== Provided data
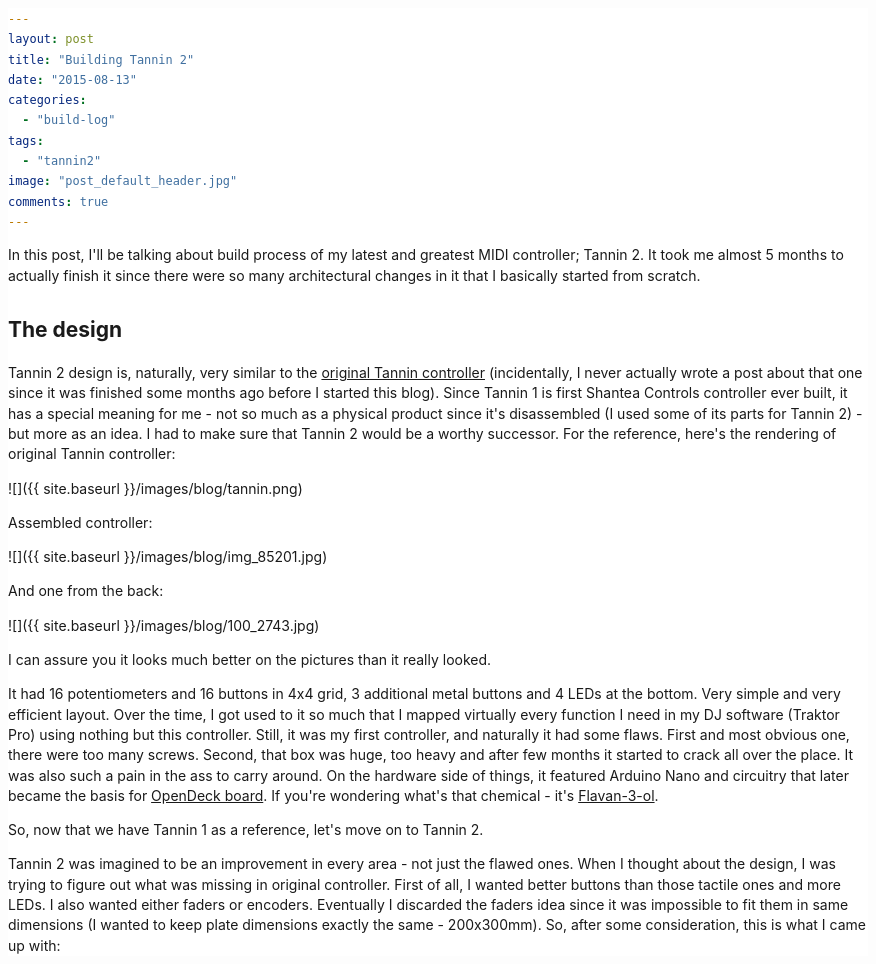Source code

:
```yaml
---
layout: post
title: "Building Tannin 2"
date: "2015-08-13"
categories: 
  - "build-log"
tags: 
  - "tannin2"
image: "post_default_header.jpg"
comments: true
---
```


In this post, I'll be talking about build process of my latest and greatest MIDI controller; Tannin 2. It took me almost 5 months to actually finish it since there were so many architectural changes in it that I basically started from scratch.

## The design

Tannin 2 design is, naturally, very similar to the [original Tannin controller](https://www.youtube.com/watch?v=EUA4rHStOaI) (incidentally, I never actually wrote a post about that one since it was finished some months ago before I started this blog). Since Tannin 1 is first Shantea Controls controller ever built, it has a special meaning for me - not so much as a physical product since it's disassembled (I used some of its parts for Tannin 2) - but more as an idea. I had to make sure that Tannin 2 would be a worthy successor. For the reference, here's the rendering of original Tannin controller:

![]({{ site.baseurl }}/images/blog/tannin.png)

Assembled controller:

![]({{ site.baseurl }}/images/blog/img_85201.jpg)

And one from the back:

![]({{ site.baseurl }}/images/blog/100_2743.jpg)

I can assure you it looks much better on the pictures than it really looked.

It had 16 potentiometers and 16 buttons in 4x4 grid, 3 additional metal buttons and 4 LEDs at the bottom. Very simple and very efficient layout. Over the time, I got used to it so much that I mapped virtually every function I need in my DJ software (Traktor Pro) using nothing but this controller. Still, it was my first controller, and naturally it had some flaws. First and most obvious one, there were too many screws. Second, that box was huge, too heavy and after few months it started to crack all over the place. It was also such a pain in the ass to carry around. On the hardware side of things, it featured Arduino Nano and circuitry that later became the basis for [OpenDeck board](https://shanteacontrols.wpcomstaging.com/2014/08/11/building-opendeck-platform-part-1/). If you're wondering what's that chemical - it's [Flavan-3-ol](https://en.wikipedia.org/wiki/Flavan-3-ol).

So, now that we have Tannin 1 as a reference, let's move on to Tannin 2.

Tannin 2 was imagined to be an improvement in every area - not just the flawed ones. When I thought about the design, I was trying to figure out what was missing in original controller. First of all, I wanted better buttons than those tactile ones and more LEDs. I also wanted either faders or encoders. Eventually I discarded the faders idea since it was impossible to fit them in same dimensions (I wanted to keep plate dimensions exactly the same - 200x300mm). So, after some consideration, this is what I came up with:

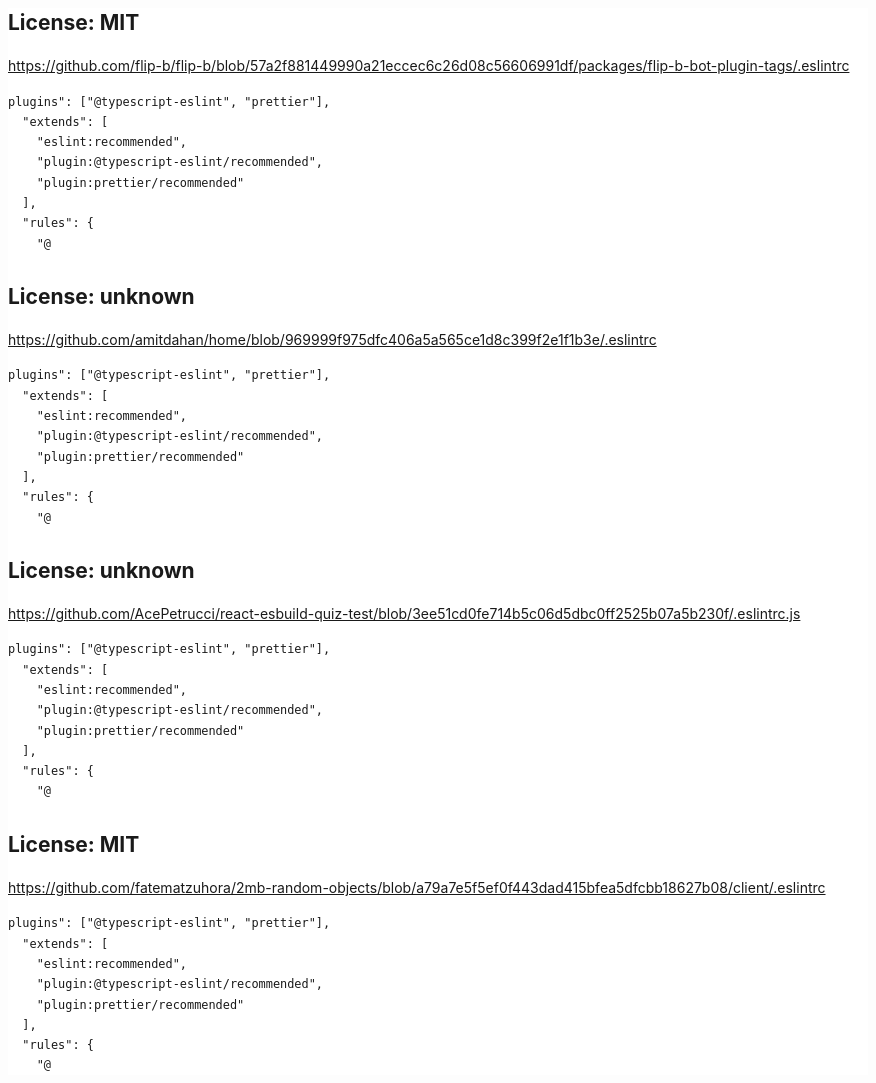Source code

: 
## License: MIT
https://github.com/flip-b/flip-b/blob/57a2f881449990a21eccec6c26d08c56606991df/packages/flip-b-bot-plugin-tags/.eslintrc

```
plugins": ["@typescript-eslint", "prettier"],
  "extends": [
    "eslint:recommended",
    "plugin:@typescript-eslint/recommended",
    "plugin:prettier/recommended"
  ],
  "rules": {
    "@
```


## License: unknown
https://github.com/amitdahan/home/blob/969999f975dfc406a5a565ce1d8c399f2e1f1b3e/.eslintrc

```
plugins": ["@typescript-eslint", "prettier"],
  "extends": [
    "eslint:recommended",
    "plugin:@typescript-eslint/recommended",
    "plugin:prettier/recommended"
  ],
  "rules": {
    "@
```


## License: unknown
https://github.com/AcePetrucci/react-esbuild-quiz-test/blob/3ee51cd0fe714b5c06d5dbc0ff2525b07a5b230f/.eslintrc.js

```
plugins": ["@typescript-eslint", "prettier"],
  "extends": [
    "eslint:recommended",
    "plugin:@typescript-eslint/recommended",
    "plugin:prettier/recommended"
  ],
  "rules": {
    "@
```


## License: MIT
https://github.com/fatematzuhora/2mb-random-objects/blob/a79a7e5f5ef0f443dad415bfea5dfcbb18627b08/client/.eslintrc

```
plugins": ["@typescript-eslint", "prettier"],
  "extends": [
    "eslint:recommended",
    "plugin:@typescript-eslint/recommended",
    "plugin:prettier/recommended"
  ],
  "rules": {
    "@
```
====
• **Description of the task**
Quote, exactly and only, the lines from the first line of the data above through the line containing "I can assure". The pictures do not belong in it.

• **Written solution**
Source code

:
```yaml
---
layout: post
title: "Building Tannin 2"
date: "2015-08-13"
categories: 
  - "build-log"
tags: 
  - "tannin2"
image: "post_default_header.jpg"
comments: true
---
```


In this post, I'll be talking about build process of my latest and greatest MIDI controller; Tannin 2. It took me almost 5 months to actually finish it since there were so many architectural changes in it that I basically started from scratch.

## The design

Tannin 2 design is, naturally, very similar to the [original Tannin controller](https://www.youtube.com/watch?v=EUA4rHStOaI) (incidentally, I never actually wrote a post about that one since it was finished some months ago before I started this blog). Since Tannin 1 is first Shantea Controls controller ever built, it has a special meaning for me - not so much as a physical product since it's disassembled (I used some of its parts for Tannin 2) - but more as an idea. I had to make sure that Tannin 2 would be a worthy successor. For the reference, here's the rendering of original Tannin controller:

![]({{ site.baseurl }}/images/blog/tannin.png)

Assembled controller:

![]({{ site.baseurl }}/images/blog/img_85201.jpg)

And one from the back:

![]({{ site.baseurl }}/images/blog/100_2743.jpg)

I can assure you it looks much better on the pictures than it really looked.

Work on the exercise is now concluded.